La Fortune des Rougon

La Fortune des Rougon (paragraphe n°546)

Partie : Préface, chapitre IV

Antoine Macquart lia connaissance avec Fine à la halle. Quand il allait y vendre ses corbeilles, l'hiver, il se mettait, pour avoir chaud, à côté du fourneau sur lequel elle faisait cuire ses châtaignes. Il fut émerveillé de son courage, lui que la moindre besogne épouvantait. Peu à peu, sous l'apparente rudesse de cette forte commère, il découvrit des timidités, des bontés secrètes. Souvent, il lui voyait donner des poignées de châtaignes aux marmots en guenilles qui s'arrêtaient en extase devant sa marmite fumante. D'autres fois, lorsque l'inspecteur du marché la bousculait, elle pleurait presque, sans paraître avoir conscience de ses gros poings. Antoine finit par se dire que c'était la femme qu'il lui fallait.

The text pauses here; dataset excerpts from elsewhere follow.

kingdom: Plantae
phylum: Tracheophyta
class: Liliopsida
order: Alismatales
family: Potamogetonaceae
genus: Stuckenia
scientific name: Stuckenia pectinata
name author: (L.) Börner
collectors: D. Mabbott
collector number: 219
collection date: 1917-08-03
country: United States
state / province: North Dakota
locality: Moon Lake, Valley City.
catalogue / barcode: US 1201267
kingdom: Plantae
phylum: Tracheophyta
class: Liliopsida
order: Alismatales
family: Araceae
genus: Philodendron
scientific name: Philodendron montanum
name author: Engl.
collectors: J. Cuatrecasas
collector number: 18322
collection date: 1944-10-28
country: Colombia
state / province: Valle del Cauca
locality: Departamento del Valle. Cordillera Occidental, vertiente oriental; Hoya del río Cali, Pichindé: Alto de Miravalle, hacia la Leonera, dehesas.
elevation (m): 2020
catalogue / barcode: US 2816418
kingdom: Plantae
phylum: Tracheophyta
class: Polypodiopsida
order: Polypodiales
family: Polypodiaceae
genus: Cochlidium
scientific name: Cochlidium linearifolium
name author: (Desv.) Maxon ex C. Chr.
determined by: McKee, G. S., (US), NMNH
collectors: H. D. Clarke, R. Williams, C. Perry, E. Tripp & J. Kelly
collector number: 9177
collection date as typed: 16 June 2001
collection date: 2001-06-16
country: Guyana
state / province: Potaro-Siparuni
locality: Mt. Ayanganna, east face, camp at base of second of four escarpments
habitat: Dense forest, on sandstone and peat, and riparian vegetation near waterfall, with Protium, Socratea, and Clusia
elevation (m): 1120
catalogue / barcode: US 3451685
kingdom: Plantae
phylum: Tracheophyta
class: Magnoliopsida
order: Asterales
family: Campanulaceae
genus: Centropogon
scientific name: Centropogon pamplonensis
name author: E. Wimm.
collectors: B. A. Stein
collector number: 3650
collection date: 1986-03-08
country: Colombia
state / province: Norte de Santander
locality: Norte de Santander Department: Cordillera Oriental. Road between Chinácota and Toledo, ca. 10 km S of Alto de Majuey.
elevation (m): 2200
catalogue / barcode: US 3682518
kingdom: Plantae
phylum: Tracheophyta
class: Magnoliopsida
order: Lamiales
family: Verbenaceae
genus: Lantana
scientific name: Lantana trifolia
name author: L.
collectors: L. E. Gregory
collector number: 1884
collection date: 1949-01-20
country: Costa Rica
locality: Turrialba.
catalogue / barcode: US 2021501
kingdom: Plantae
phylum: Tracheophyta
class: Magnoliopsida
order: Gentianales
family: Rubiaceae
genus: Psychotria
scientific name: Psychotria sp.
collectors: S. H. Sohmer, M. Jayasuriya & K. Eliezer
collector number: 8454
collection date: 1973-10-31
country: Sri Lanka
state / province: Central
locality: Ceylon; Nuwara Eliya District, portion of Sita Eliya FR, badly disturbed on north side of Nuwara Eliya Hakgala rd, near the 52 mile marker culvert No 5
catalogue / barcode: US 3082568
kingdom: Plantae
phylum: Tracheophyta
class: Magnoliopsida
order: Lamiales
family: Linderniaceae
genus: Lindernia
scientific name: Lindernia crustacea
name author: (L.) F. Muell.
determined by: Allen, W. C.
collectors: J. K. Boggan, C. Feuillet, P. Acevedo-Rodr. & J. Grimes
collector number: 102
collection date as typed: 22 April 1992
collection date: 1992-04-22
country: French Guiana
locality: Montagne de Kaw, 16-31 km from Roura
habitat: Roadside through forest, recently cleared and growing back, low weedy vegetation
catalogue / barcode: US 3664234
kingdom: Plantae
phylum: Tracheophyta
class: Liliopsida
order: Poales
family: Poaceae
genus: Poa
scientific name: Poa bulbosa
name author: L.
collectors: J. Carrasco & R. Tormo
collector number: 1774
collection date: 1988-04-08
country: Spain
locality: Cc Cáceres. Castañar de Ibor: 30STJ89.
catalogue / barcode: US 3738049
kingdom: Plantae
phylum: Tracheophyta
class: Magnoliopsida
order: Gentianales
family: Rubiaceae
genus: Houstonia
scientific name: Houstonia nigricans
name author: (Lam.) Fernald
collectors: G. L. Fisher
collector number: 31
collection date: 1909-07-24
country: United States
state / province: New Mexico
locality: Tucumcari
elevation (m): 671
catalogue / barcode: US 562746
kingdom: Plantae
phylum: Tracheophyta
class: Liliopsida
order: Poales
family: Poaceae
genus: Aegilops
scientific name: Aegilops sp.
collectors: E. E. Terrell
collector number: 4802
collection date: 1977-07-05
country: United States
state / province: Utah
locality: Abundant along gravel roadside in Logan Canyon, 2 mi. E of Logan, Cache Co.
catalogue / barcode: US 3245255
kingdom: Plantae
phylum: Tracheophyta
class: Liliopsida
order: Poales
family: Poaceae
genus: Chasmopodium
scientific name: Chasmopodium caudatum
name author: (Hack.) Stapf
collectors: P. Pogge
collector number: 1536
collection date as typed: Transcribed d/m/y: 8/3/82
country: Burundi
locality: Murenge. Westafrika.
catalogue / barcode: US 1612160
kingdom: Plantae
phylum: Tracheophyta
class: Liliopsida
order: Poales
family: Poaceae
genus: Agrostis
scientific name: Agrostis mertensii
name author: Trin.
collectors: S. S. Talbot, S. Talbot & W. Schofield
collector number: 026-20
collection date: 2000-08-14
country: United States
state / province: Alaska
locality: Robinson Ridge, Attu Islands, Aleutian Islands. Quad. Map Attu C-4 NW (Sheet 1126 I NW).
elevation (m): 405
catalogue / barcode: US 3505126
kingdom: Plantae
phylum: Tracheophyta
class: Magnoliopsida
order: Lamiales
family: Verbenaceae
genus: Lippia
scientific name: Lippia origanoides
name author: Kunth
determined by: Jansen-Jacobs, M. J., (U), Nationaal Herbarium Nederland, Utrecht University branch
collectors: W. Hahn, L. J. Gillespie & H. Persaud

Elle travaillerait pour deux, et il ferait la loi au logis. Ce serait sa bête de somme, une bête infatigable et obéissante. Quant à son goût pour les liqueurs, il le trouvait tout naturel. Après avoir bien pesé les avantages d'une pareille union, il se déclara. Fine fut ravie. Jamais aucun homme n'avait osé s'attaquer à elle. On eut beau lui dire qu'Antoine était le pire des chenapans, elle ne se sentit pas le courage de se refuser au mariage que sa forte nature réclamait depuis longtemps. Le soir même des noces, le jeune homme vint habiter le logement de sa femme, rue Civadière, près de la halle ; ce logement, composé de trois pièces, était beaucoup plus confortablement meublé que le sien, et cefut avec un soupir de contentement qu'il s'allongea sur les deux excellents matelas qui garnissaient le lit.